[Records from a collection]

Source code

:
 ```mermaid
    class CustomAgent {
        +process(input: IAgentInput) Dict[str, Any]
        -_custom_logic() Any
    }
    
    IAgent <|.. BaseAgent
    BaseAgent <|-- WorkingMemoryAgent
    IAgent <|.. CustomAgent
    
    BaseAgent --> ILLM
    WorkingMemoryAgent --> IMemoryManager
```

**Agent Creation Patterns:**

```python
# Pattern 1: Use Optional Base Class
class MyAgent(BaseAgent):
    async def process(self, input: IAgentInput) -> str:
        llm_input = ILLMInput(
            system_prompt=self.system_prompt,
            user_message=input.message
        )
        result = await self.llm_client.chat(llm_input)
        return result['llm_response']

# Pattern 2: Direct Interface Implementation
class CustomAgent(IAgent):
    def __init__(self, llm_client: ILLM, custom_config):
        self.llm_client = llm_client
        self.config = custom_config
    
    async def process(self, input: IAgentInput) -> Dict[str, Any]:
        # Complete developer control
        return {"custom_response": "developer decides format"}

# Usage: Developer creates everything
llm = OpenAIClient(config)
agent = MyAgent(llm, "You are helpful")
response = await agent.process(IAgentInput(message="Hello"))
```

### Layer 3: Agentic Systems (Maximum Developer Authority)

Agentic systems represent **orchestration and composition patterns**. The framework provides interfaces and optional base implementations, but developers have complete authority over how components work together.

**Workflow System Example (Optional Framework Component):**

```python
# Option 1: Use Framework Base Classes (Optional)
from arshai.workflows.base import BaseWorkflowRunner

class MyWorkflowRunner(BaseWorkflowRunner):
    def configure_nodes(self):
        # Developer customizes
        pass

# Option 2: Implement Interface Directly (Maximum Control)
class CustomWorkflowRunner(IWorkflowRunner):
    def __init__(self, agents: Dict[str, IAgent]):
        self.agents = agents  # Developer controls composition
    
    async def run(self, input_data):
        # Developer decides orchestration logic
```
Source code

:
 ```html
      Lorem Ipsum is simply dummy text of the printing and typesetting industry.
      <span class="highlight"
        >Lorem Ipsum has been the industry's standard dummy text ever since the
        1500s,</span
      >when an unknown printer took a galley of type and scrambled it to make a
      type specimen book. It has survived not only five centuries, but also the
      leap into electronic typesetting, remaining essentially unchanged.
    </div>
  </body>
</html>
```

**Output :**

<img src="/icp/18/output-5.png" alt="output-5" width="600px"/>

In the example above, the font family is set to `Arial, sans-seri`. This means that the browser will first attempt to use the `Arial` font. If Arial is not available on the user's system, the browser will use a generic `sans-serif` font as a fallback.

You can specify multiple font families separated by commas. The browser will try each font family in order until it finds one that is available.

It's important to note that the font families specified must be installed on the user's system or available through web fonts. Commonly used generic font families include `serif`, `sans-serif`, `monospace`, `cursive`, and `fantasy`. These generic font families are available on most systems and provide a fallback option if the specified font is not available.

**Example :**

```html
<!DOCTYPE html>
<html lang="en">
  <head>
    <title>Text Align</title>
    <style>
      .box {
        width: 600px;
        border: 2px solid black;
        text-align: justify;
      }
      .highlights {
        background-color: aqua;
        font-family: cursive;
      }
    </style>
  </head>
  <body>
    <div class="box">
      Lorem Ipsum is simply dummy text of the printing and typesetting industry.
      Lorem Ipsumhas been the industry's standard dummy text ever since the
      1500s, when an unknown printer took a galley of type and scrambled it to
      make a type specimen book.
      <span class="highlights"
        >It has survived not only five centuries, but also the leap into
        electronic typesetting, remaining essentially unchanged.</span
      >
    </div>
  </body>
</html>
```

PROBLEM DETAILS: Copy out each line of the entries where the word "generic" is found.

RESULT OF THE TASK:
In the example above, the font family is set to `Arial, sans-seri`. This means that the browser will first attempt to use the `Arial` font. If Arial is not available on the user's system, the browser will use a generic `sans-serif` font as a fallback.
It's important to note that the font families specified must be installed on the user's system or available through web fonts. Commonly used generic font families include `serif`, `sans-serif`, `monospace`, `cursive`, and `fantasy`. These generic font families are available on most systems and provide a fallback option if the specified font is not available.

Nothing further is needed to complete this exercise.